There’s nothing too problematic or offensive about this suggestion. What’s offensive is Durkin’s insistence that we wouldn’t pick up on it unless he kept underlining it. New members of the cult are drugged into complacency; rich people pound beers on their boats. The women in the cult impose the rules on each other so that Patrick doesn’t have to play the bad guy; Martha’s sister’s materialism is internalized so she doesn’t realize what an unexamined life she leads. In cult life, Martha has to wait until the men have finished eating to sneak as much as a morsel; her sister’s husband freaks out (hilariously) if he has to call the ladies more than once when dinner’s ready. In one “attention audience!” moment, we see a new member of the cult being fed a drugged green concoction before her initiation rape, after which—in the present day at the lake house—Martha turns down a kale smoothie that her sister got for her.

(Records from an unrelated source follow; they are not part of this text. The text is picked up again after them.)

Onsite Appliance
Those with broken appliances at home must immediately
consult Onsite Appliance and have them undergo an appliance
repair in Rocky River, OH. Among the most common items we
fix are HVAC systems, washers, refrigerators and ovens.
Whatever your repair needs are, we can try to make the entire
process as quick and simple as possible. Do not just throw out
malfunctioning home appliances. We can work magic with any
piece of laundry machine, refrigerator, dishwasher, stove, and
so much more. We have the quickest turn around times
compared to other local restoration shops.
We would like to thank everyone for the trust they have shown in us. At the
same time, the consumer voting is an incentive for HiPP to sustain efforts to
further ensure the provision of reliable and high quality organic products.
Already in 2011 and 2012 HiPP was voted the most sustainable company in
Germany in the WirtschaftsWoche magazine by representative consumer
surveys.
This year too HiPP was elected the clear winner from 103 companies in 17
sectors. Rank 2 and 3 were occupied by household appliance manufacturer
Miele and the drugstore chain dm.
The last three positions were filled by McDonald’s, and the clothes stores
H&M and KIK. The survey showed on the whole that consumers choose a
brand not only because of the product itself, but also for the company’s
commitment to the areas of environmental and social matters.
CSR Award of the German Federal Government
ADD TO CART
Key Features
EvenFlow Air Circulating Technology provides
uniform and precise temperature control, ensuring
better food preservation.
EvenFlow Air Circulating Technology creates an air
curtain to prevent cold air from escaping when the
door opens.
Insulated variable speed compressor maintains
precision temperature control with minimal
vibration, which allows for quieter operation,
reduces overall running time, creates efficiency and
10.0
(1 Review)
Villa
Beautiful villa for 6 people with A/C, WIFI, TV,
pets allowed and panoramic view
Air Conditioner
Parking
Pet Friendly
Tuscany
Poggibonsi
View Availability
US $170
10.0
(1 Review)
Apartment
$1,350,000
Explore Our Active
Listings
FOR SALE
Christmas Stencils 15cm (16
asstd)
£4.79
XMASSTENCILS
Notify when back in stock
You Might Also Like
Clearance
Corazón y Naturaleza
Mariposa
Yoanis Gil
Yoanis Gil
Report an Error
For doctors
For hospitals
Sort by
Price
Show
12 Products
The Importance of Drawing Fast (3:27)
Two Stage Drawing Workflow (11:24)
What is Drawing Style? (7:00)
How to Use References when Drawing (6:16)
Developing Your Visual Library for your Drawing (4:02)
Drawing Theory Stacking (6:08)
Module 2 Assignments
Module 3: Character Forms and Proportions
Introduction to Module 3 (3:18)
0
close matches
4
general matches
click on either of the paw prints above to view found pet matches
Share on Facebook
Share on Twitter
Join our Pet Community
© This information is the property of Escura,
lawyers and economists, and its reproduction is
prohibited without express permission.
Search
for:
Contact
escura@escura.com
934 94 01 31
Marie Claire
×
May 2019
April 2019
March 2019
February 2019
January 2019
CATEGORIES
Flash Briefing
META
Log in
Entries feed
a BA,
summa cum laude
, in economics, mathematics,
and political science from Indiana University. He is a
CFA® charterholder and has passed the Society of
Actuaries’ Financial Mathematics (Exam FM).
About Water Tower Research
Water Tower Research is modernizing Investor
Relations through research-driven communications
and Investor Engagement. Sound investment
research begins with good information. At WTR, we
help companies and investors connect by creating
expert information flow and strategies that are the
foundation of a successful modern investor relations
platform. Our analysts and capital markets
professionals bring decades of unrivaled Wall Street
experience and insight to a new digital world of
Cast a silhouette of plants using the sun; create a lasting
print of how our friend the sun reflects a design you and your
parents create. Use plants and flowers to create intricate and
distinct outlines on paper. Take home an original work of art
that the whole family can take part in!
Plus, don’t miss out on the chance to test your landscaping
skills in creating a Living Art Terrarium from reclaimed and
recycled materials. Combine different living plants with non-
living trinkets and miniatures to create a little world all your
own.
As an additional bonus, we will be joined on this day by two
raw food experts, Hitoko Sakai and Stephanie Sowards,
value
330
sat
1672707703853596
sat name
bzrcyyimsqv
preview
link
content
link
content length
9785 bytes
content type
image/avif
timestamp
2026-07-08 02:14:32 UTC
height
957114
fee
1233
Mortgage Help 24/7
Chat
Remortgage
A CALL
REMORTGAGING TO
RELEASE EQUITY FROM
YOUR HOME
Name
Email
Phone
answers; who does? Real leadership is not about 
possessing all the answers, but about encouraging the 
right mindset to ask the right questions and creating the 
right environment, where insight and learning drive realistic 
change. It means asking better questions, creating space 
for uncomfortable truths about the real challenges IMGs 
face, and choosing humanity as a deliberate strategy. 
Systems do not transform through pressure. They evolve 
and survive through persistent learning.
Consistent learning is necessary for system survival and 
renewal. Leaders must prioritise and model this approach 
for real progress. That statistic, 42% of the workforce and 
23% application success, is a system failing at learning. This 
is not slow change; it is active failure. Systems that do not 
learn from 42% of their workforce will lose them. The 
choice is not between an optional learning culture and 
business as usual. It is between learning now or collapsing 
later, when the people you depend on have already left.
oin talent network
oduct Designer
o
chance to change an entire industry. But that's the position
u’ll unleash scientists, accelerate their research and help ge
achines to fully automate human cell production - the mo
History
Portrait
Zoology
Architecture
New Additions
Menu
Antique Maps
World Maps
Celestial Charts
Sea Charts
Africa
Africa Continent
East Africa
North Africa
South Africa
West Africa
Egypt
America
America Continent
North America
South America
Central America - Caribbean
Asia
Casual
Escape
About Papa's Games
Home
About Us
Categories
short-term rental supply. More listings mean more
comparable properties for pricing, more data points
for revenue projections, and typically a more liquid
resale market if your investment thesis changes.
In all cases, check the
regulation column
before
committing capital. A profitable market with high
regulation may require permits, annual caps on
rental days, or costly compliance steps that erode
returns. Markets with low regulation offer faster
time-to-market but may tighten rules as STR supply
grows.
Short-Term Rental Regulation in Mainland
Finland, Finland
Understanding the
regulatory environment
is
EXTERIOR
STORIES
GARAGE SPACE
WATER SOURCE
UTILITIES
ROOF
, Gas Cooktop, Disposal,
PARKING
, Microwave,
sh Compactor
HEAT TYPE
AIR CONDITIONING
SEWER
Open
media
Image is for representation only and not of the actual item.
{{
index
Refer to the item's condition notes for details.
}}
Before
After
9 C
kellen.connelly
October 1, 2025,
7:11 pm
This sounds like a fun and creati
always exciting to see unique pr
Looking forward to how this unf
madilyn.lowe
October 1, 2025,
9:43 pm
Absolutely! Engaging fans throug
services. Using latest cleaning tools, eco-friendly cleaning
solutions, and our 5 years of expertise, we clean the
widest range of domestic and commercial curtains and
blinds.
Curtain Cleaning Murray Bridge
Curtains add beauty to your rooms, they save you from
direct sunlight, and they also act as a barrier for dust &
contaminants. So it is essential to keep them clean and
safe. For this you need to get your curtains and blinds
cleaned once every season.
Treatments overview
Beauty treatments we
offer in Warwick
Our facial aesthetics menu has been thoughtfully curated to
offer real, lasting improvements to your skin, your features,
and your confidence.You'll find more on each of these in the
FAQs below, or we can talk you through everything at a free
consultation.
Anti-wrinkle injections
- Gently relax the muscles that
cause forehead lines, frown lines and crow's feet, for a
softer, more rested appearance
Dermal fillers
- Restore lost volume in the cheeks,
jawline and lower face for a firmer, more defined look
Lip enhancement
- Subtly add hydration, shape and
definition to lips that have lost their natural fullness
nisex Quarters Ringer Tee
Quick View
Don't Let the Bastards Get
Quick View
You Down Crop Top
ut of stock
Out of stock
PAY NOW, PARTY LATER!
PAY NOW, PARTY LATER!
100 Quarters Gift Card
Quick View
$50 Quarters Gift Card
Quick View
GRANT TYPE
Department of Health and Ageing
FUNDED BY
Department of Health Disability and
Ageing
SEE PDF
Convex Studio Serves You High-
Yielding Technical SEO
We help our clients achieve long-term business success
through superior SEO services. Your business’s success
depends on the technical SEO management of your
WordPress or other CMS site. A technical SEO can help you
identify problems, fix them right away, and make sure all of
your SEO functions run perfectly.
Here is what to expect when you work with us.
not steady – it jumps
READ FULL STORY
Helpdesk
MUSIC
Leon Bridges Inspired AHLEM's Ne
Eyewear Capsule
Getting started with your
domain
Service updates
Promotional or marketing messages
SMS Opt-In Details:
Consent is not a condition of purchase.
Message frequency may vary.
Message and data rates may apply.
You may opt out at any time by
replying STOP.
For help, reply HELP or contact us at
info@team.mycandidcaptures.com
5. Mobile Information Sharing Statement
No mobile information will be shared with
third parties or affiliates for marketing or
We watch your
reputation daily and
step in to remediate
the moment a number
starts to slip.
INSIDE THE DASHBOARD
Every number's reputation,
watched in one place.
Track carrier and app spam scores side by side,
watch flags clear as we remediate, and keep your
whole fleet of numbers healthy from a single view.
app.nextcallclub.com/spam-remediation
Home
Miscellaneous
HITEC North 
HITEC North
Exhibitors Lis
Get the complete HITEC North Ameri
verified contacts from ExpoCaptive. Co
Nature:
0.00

This all might not be such a pain to watch if the idea was more surprising or subversive, or if Durkin wasn’t cutting back and forth between time periods in order to hit his points so bluntly. But the decision to represent the everyday world with an upper class lake house inhabited by two high-strung stereotypes obliterates that potential. Durkin parallels the scary predicament of a microscopic sliver of the population (people in cults) with the stilted existence of a slightly larger sliver of the population (the wealthy). He’s often able to put the camera in the right place for maximum chilliness, at one point revealing not one but two surprises with simple cuts and blocking for a moment that ran shivers up my back for days afterwards. Unfortunately, it’s to no effect. Martha Marcy May Marlene screams at you that it’s an idea movie, and the impact it has at first will make you want to locate the themes or concepts behind the ickiness. But you will come up empty. Martha Marcy wastes not only the time you spent in the theater, but the time you spend trying to sorting it out.